The Strad Issue: November 2015
Description: Graffin takes on two British concertos and the premiere of a rare bird
Musicians: Philippe Graffin (violin) Royal Scottish National Orchestra/David Lloyd-Jones Philharmonia Orchestra/Nicholas Collon
Composer: Britten, Delius, Milford
Delius’s and Britten’s violin concertos require quite different resources from their soloists, which may be why I felt that Tasmin Little succeeded better in the former than in the latter in her recent Chandos recordings (reviewed in December 2011 and August 2013 respectively). Philippe Graffin’s qualities, I sense, lie the other way round. In the Delius, which is almost entirely lyrical through its 25-minute span, his expressive bulges and occasional untidiness of articulation become a little wearing. There’s passion in his playing, matched by that of the Royal Scottish National Orchestra under David Lloyd-Jones, but also a febrile fragility that doesn’t quite fit.

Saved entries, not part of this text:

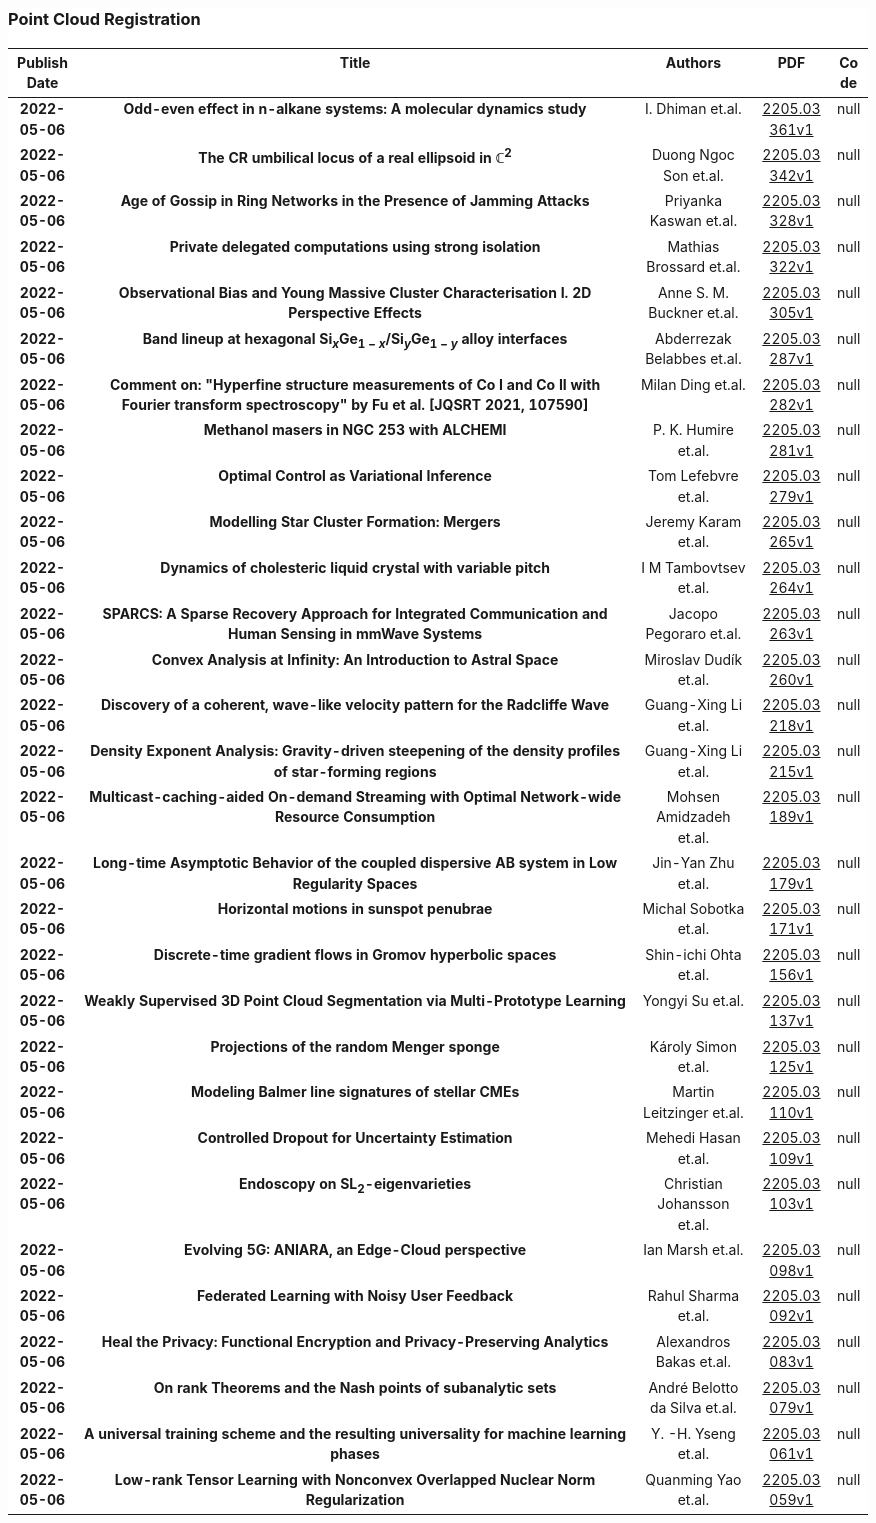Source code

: ### Point Cloud Registration
|Publish Date|Title|Authors|PDF|Code|
| :---: | :---: | :---: | :---: | :---: |
|**2022-05-06**|**Odd-even effect in n-alkane systems: A molecular dynamics study**|I. Dhiman et.al.|[2205.03361v1](http://arxiv.org/abs/2205.03361v1)|null|
|**2022-05-06**|**The CR umbilical locus of a real ellipsoid in $\mathbb{C}^2$**|Duong Ngoc Son et.al.|[2205.03342v1](http://arxiv.org/abs/2205.03342v1)|null|
|**2022-05-06**|**Age of Gossip in Ring Networks in the Presence of Jamming Attacks**|Priyanka Kaswan et.al.|[2205.03328v1](http://arxiv.org/abs/2205.03328v1)|null|
|**2022-05-06**|**Private delegated computations using strong isolation**|Mathias Brossard et.al.|[2205.03322v1](http://arxiv.org/abs/2205.03322v1)|null|
|**2022-05-06**|**Observational Bias and Young Massive Cluster Characterisation I. 2D Perspective Effects**|Anne S. M. Buckner et.al.|[2205.03305v1](http://arxiv.org/abs/2205.03305v1)|null|
|**2022-05-06**|**Band lineup at hexagonal Si$_x$Ge$_{1-x}$/Si$_y$Ge$_{1-y}$ alloy interfaces**|Abderrezak Belabbes et.al.|[2205.03287v1](http://arxiv.org/abs/2205.03287v1)|null|
|**2022-05-06**|**Comment on: "Hyperfine structure measurements of Co I and Co II with Fourier transform spectroscopy" by Fu et al. [JQSRT 2021, 107590]**|Milan Ding et.al.|[2205.03282v1](http://arxiv.org/abs/2205.03282v1)|null|
|**2022-05-06**|**Methanol masers in NGC 253 with ALCHEMI**|P. K. Humire et.al.|[2205.03281v1](http://arxiv.org/abs/2205.03281v1)|null|
|**2022-05-06**|**Optimal Control as Variational Inference**|Tom Lefebvre et.al.|[2205.03279v1](http://arxiv.org/abs/2205.03279v1)|null|
|**2022-05-06**|**Modelling Star Cluster Formation: Mergers**|Jeremy Karam et.al.|[2205.03265v1](http://arxiv.org/abs/2205.03265v1)|null|
|**2022-05-06**|**Dynamics of cholesteric liquid crystal with variable pitch**|I M Tambovtsev et.al.|[2205.03264v1](http://arxiv.org/abs/2205.03264v1)|null|
|**2022-05-06**|**SPARCS: A Sparse Recovery Approach for Integrated Communication and Human Sensing in mmWave Systems**|Jacopo Pegoraro et.al.|[2205.03263v1](http://arxiv.org/abs/2205.03263v1)|null|
|**2022-05-06**|**Convex Analysis at Infinity: An Introduction to Astral Space**|Miroslav Dudík et.al.|[2205.03260v1](http://arxiv.org/abs/2205.03260v1)|null|
|**2022-05-06**|**Discovery of a coherent, wave-like velocity pattern for the Radcliffe Wave**|Guang-Xing Li et.al.|[2205.03218v1](http://arxiv.org/abs/2205.03218v1)|null|
|**2022-05-06**|**Density Exponent Analysis: Gravity-driven steepening of the density profiles of star-forming regions**|Guang-Xing Li et.al.|[2205.03215v1](http://arxiv.org/abs/2205.03215v1)|null|
|**2022-05-06**|**Multicast-caching-aided On-demand Streaming with Optimal Network-wide Resource Consumption**|Mohsen Amidzadeh et.al.|[2205.03189v1](http://arxiv.org/abs/2205.03189v1)|null|
|**2022-05-06**|**Long-time Asymptotic Behavior of the coupled dispersive AB system in Low Regularity Spaces**|Jin-Yan Zhu et.al.|[2205.03179v1](http://arxiv.org/abs/2205.03179v1)|null|
|**2022-05-06**|**Horizontal motions in sunspot penubrae**|Michal Sobotka et.al.|[2205.03171v1](http://arxiv.org/abs/2205.03171v1)|null|
|**2022-05-06**|**Discrete-time gradient flows in Gromov hyperbolic spaces**|Shin-ichi Ohta et.al.|[2205.03156v1](http://arxiv.org/abs/2205.03156v1)|null|
|**2022-05-06**|**Weakly Supervised 3D Point Cloud Segmentation via Multi-Prototype Learning**|Yongyi Su et.al.|[2205.03137v1](http://arxiv.org/abs/2205.03137v1)|null|
|**2022-05-06**|**Projections of the random Menger sponge**|Károly Simon et.al.|[2205.03125v1](http://arxiv.org/abs/2205.03125v1)|null|
|**2022-05-06**|**Modeling Balmer line signatures of stellar CMEs**|Martin Leitzinger et.al.|[2205.03110v1](http://arxiv.org/abs/2205.03110v1)|null|
|**2022-05-06**|**Controlled Dropout for Uncertainty Estimation**|Mehedi Hasan et.al.|[2205.03109v1](http://arxiv.org/abs/2205.03109v1)|null|
|**2022-05-06**|**Endoscopy on $\mathrm{SL}_2$-eigenvarieties**|Christian Johansson et.al.|[2205.03103v1](http://arxiv.org/abs/2205.03103v1)|null|
|**2022-05-06**|**Evolving 5G: ANIARA, an Edge-Cloud perspective**|Ian Marsh et.al.|[2205.03098v1](http://arxiv.org/abs/2205.03098v1)|null|
|**2022-05-06**|**Federated Learning with Noisy User Feedback**|Rahul Sharma et.al.|[2205.03092v1](http://arxiv.org/abs/2205.03092v1)|null|
|**2022-05-06**|**Heal the Privacy: Functional Encryption and Privacy-Preserving Analytics**|Alexandros Bakas et.al.|[2205.03083v1](http://arxiv.org/abs/2205.03083v1)|null|
|**2022-05-06**|**On rank Theorems and the Nash points of subanalytic sets**|André Belotto da Silva et.al.|[2205.03079v1](http://arxiv.org/abs/2205.03079v1)|null|
|**2022-05-06**|**A universal training scheme and the resulting universality for machine learning phases**|Y. -H. Yseng et.al.|[2205.03061v1](http://arxiv.org/abs/2205.03061v1)|null|
|**2022-05-06**|**Low-rank Tensor Learning with Nonconvex Overlapped Nuclear Norm Regularization**|Quanming Yao et.al.|[2205.03059v1](http://arxiv.org/abs/2205.03059v1)|null|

In the gutsier, more rhythmically varied milieu of the Britten, however, Graffin sounds much more at home: his line is firmer and his expressive range better exploited. As well as steering a resolute course through the fiendish Vivace, he also finds the darkness, dread and compassion that lie behind the concluding Passacaglia. The Philharmonia under Nicholas Collon equals him in every way.
The novel filler here is the premiere recording of The Darkling Thrush of 1928 by Robin Milford, a kind of sequel to Vaughan Williams’s Lark and inspired by Hardy’s poem of the same name. It’s attractive if a little too Lark-like in its violin line, which Graffin nonetheless weaves and winds through eloquently. Sound is first-rate throughout.